#### [ACTIVITY]
Below, locate the line that contains "files (default: website)". Repeat exactly from that line to the line that contains "Alexander Wilms <alex.wilms@adminguru.org>", inclusive, leaving out the pictures.

Collected data entries
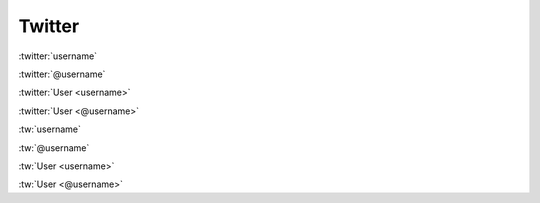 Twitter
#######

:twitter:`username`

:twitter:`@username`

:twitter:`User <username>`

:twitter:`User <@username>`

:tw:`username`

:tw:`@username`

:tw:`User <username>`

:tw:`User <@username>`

---

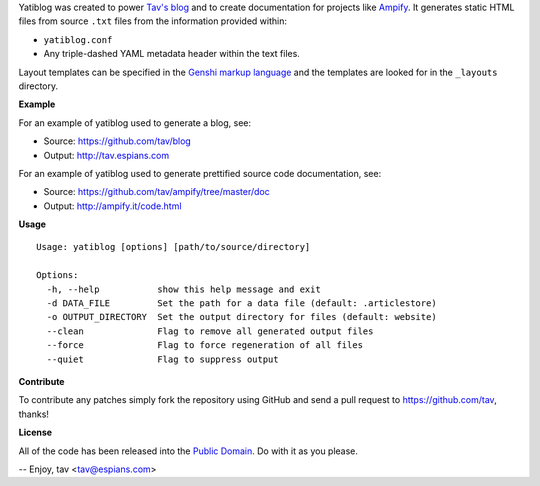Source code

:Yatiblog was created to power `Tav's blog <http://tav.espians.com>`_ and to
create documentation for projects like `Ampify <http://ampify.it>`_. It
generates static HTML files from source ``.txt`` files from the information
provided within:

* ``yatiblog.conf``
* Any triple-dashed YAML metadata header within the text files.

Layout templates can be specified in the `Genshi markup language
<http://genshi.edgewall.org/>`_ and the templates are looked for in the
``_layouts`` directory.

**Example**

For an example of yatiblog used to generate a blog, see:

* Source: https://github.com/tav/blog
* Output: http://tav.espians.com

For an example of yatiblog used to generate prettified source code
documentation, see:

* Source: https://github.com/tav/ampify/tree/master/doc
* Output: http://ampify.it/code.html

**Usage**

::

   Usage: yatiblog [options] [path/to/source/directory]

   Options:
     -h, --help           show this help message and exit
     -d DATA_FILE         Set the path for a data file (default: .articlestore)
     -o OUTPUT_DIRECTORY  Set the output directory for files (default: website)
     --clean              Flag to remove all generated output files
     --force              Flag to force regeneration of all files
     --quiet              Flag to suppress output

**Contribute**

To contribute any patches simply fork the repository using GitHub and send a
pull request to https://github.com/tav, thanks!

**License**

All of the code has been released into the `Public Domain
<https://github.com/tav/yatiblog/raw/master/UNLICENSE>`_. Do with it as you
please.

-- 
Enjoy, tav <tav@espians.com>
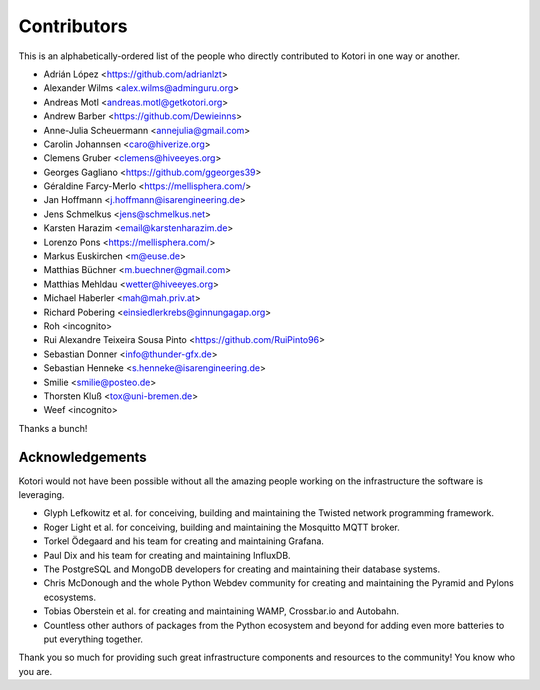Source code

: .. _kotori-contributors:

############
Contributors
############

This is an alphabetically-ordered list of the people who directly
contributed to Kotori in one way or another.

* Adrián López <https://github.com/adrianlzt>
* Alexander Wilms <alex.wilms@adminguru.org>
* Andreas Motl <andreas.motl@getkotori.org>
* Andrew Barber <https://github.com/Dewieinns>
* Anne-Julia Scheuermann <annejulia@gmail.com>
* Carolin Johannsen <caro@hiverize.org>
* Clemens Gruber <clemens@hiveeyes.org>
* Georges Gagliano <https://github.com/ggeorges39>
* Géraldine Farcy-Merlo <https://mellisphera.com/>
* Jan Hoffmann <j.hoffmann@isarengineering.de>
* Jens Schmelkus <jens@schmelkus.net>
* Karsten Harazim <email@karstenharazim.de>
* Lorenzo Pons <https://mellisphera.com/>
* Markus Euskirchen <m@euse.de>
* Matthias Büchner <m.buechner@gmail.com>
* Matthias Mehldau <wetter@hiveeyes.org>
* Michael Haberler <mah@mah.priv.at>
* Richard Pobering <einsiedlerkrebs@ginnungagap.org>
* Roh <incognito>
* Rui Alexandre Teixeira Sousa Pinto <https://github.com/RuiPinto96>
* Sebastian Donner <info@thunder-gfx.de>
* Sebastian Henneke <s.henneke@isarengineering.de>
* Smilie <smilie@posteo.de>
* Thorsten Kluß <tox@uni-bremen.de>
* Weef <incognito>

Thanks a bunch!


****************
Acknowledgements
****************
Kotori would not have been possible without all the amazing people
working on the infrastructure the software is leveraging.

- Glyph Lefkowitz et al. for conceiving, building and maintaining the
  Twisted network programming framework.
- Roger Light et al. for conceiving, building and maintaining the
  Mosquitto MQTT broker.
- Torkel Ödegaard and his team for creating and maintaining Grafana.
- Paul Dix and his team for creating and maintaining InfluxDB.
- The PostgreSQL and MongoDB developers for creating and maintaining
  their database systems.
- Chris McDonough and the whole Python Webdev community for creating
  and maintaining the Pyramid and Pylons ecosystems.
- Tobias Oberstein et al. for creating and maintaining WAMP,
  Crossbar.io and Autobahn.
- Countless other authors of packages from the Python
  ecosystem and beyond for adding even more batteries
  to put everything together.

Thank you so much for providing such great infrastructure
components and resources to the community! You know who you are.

#### [ANSWER BELOW]
     -o OUTPUT_DIRECTORY  Set the output directory for files (default: website)
     --clean              Flag to remove all generated output files
     --force              Flag to force regeneration of all files
     --quiet              Flag to suppress output

**Contribute**

To contribute any patches simply fork the repository using GitHub and send a
pull request to https://github.com/tav, thanks!

**License**

All of the code has been released into the `Public Domain
<https://github.com/tav/yatiblog/raw/master/UNLICENSE>`_. Do with it as you
please.

-- 
Enjoy, tav <tav@espians.com>
Source code

: .. _kotori-contributors:

############
Contributors
############

This is an alphabetically-ordered list of the people who directly
contributed to Kotori in one way or another.

* Adrián López <https://github.com/adrianlzt>
* Alexander Wilms <alex.wilms@adminguru.org>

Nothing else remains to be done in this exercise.